19 de nov. de 2010

Ah, se não fosse a realidade!


Ferreira Gullar, na Folha de São Paulo

Dilma está eleita e, a partir de 1º de janeiro de 2011, será a presidente do Brasil. Nunca imaginou que isso pudesse acontecer, nunca sonhou com isso, nunca o desejou e, não obstante, terá em breve, nas mãos, o mais alto posto político do país. Um milagre? Um passe de mágica? Se pensamos assim, o mago é o presidente Luiz Inácio Lula da Silva. Inicialmente, apesar de sua indiscutível popularidade, dava a impressão que superestimara seu prestígio, não iria elegê-la.

De fato, como acreditar que uma mulher que nunca se candidatara a nada, destituída de carisma e até mesmo de simpatia, fosse capaz de derrotar um candidato como José Serra, dono de uma folha de serviços invejável, tanto como parlamentar quanto como ministro de Estado, prefeito e governador? Não obstante, aconteceu. Para espanto meu e de muita gente mais, 56% dos eleitores preferiram votar em alguém que eles mal conhecem do que eleger um político conhecido de todos, contra o qual não pesa qualquer suspeita ou acusação desabonadora. E por que o fizeram? Porque o presidente Lula mandou.


E não foi só o pessoal mal informado que recebe Bolsa Família, não. Empresários, banqueiros e intelectuais famosos também apoiaram sua candidatura, porque Lula mandou. Mas não estou aqui para chorar sobre o leite derramado e, sim, para tentar ver o que pode acontecer em consequência disso. Advirto o leitor de que não parto do princípio de que vai dar tudo errado, que o governo de Dilma Rousseff está condenado ao fracasso. Nada disso. Como muita gente, diante desse fato inusitado, nunca visto na história brasileira, pergunto: e agora?

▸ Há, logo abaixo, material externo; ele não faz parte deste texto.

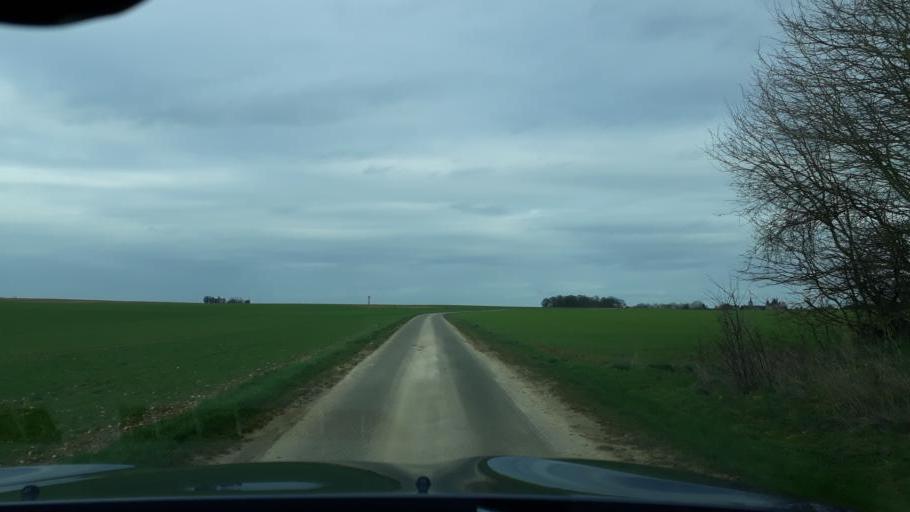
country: FR
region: Centre
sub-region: Departement du Loir-et-Cher
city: Mer
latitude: 47.7718
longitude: 1.4292
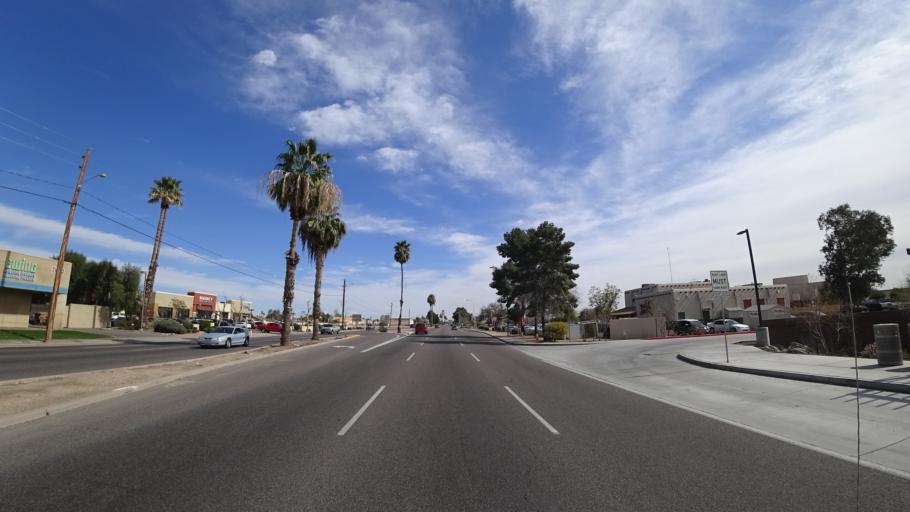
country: US
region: Arizona
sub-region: Maricopa County
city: Tolleson
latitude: 33.4799
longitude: -112.2286
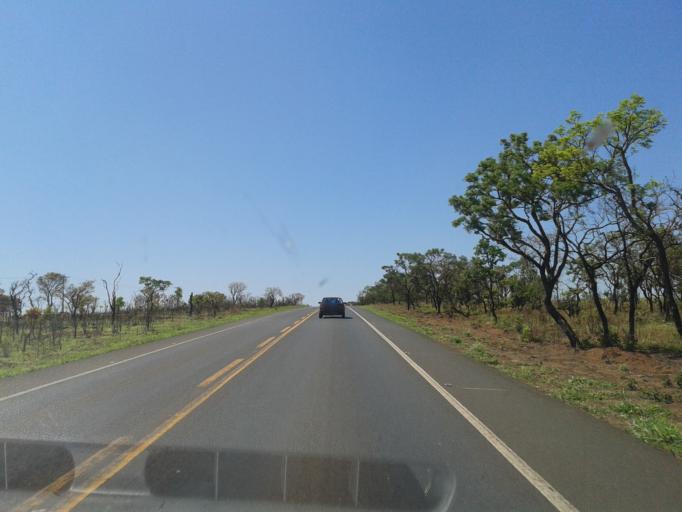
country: BR
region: Minas Gerais
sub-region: Uberaba
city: Uberaba
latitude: -19.3001
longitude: -47.5909
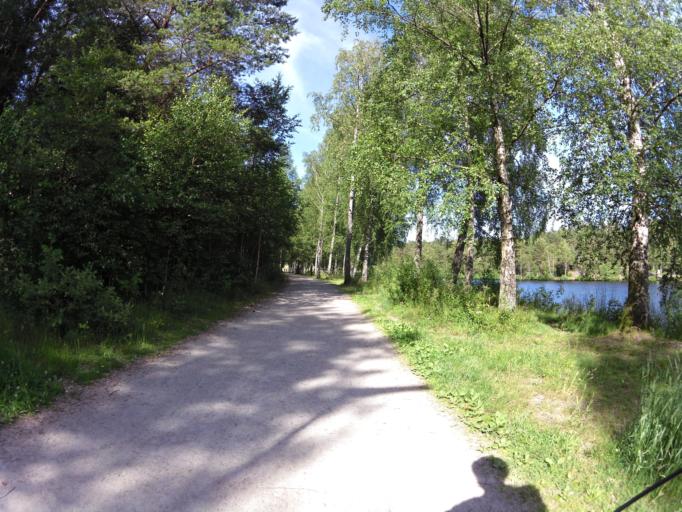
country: NO
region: Ostfold
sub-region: Fredrikstad
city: Fredrikstad
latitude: 59.2304
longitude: 10.9450
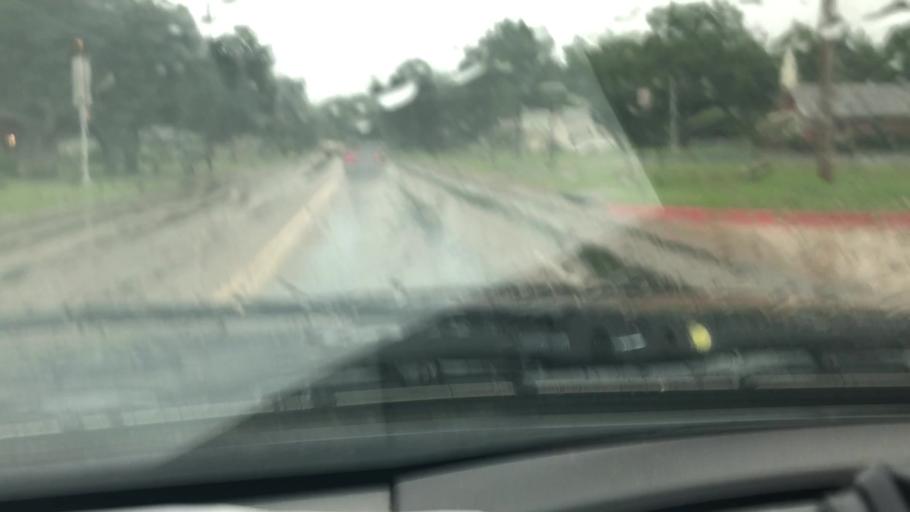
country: US
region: Texas
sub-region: Bowie County
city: Wake Village
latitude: 33.4361
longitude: -94.0866
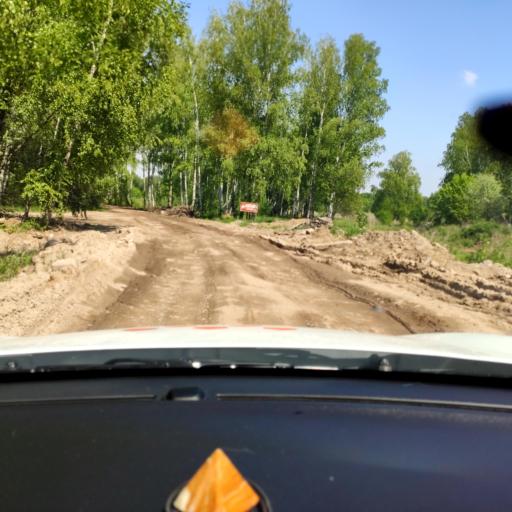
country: RU
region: Tatarstan
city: Stolbishchi
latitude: 55.7074
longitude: 49.1865
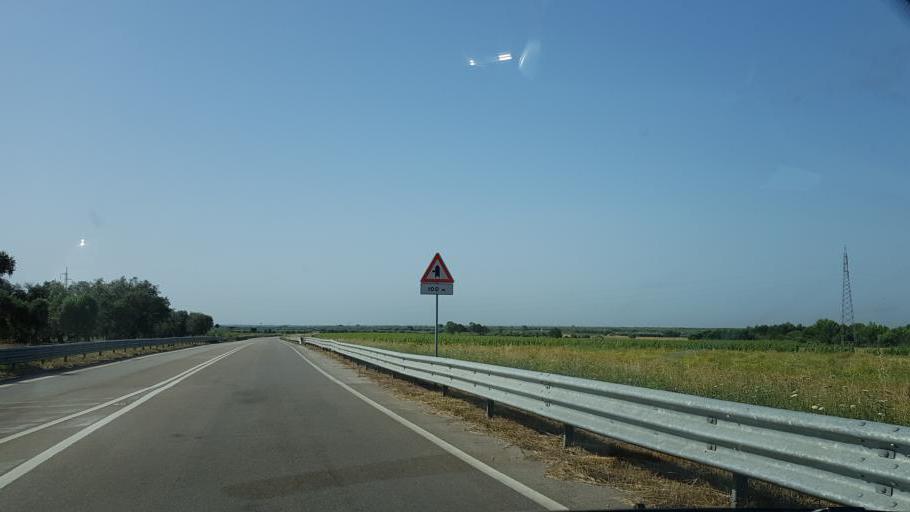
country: IT
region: Apulia
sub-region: Provincia di Brindisi
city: San Pancrazio Salentino
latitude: 40.4852
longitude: 17.8342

Sempre se faz tal pergunta quando um presidente da República, seja ele quem for, assume o mandato. Ocorre que, pela primeira vez, pouco se sabe da pessoa eleita e, mais que isso, eleita porque alguém mandou. A pergunta que está na cabeça de todos -dos que votaram contra e dos que votaram a favor- é: quem vai governar, ela ou Lula? É uma questão razoável, não só porque ela nunca governou nem mesmo um município, como porque Lula, sabendo disso, deve temer pelo que venha a fazer. E temerá, com razão, já que o fracasso dela, como governante, será debitado inevitavelmente na conta dele, responsável pela mágica que a pôs na Presidência da República.


Estará, assim, criada uma situação também inédita na história do poder central do Brasil: como Dilma não é responsável por ter sido eleita -e ocupar o lugar que só não é do Lula porque a lei não permite uma segunda reeleição-, talvez não possa fazer no governo senão o que for aprovado por ele. Isso lembra, até certo ponto, a situação vivida por Cristina Kirchner, eleita presidente da Argentina graças à popularidade do marido, Néstor Kirchner, recentemente falecido. Enquanto vivo, era ele quem governava, sem maiores vexames para ela, uma vez que, casados, podiam até na cama discutir e acertar as medidas governamentais que ela tomaria no dia seguinte.


Já o caso de Lula e Dilma será mais complicado, pois ninguém imagina que ele deixe dona Marisa dormindo em São Bernardo para instalar-se na alcova da presidente Dilma, no palácio da Alvorada. Nem se acredita, tampouco, que optem por um relacionamento clandestino para, em encontros secretos, disfarçados -ele de peruca loura e ela vestida de homem, bigode e barbas-, discutirem a volta da CPMF ou o que fazer com o MST.


Fora daí, o jeito seria divorciar-se e casar com Dilma, mas tendo o cuidado de deixar claro que se tratou de uma paixão repentina, fulminante, e não de um romance secreto que só então veio à tona. Tal solução tem o perigo de manchar a reputação dos dois, por oferecer aos maldosos a chance de sussurrar que a candidatura de Dilma teria origens sexuais. É risco demais, não dá.


A alternativa, então, talvez seja Dilma nomeá-lo chefe da Casa Civil, lugar antes ocupado por ela. Minha dúvida é se Lula, que se acredita o maior estadista brasileiro de todos os tempos, aceitaria função tão subalterna, especialmente depois dos escândalos que envolveram Erenice Guerra, a substituta de Dilma no cargo. É problema dele. Apenas constato que, se é fácil, com truques mágicos, fazer acontecer o impossível, difícil é resolver os problemas reais.